Neomycin has a bactericidal effect, disrupting protein synthesis on the ribosomes of the bacterial cell and the permeability of the cytoplasmic membrane. Active in a relationship Staphylococcus aureus, Corynebacterium diphtheriae, Streptococcus viridans, Escherichia coli, Klebsiella pneumoniae, Proteus vulgaris, Aerobacter aerogenes, Haemophilus influenzae.
Dexamethasone has glucocorticoid, anti-allergic, anti-inflammatory, immunosuppressive and anti-shock effects.
Interaction with intracellular glucocorticoid receptors - the formation of dimers of the glucocorticoid-glucocorticoid receptor complex. Penetration of the activated receptor into the nucleus, binding to glucocorticoid-sensitive regulatory elements of DNA - a specific effect on gene expression (activation and inhibition).
The anti-inflammatory effect of dexamethasone is due to several factors.
1. The drug induces the synthesis of lipocortin, inhibiting the activity of phospholipase A2. Inhibition of phospholipase A mediated2 hydrolysis of membrane phospholipids of damaged tissues prevents the formation of arachidonic acid. The disruption of the formation of arachidonic acid actually means inhibition of the synthesis of prostaglandins, since arachidonic acid is a substrate for further metabolism along the cyclooxygenase pathway, and also along the lipoxygenase pathway, with appropriate inhibition of leukotriene synthesis.
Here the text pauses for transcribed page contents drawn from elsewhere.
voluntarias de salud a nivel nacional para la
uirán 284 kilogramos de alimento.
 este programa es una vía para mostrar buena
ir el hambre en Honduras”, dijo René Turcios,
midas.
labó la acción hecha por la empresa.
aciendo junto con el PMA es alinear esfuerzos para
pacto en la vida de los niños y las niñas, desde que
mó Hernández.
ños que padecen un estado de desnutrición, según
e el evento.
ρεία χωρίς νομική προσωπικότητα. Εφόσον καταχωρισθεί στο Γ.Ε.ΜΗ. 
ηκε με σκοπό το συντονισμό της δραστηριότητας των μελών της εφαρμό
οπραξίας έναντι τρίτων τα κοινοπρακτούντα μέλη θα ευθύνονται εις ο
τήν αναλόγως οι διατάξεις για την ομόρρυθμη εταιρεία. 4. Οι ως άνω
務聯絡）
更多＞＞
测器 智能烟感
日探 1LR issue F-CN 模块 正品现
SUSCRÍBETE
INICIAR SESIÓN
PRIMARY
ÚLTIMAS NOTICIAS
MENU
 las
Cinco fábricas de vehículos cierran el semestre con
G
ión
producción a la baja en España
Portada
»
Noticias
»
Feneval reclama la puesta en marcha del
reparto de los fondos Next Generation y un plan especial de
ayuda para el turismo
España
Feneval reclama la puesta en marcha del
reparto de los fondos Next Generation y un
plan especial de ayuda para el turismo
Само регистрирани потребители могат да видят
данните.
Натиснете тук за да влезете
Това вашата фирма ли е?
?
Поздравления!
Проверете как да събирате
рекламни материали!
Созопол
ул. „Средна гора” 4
2. The anti-inflammatory effect of glucocorticoids is potentiated by their ability to inhibit the expression of COX-2 genes, which also leads to a decrease in the synthesis of prostaglandins in the inflammatory focus, including pro-inflammatory prostaglandins E2 and I2.
3. Dexamethasone inhibits the expression of molecules of intercellular adhesion in the endothelium of blood vessels, violating the penetration of neutrophils and monocytes into the focus of inflammation. After the administration of glucocorticoids, an increase in the concentration of neutrophils in the blood (due to their entry from the bone marrow and the restriction of migration fromblood vessels). This causes a decrease in the number of neutrophils in the site of inflammation.
Glucocorticoids inhibit the transcription of cytokine genes that stimulate the inflammatory and immune response (IL-1, IL-2, IL-6, IL-8), as well as tumor necrosis factor (and some others). Also, a decrease in the transcription rate and an increase in the degradation of the receptor genes to IL-1 and IL-2, inhibition of transcription of the metalloproteinase (collagenase, elastase, etc.) genes involved in increasing the permeability of the vascular wall in the processes of scarring and destruction of the cartilaginous tissue in joint diseases are noted.
Immunosuppressive effect is due to inhibition of transcription of DNA encoding the main histocompatibility complex, pro-inflammatory cytokines and inhibition of proliferation of T-lymphocytes. It leads to a decrease in the number of T-lymphocytes and their influence on B-lymphocytes, inhibits the production of immunoglobulins. Reduces formation and increases the breakdown of the components of the compliment system.
The antiallergic effect is associated with inhibition of the synthesis of allergy mediators and inhibition of the release of mediators of allergy, and therefore it is effective in allergic reactions of immediate type.
When applied to the surface of the skin, the drug has a rapid and pronounced effect in the inflammatory focus, reducing the severity of objective symptoms (erythema, edema, lichenification) and subjective sensations (itching, irritation, pain).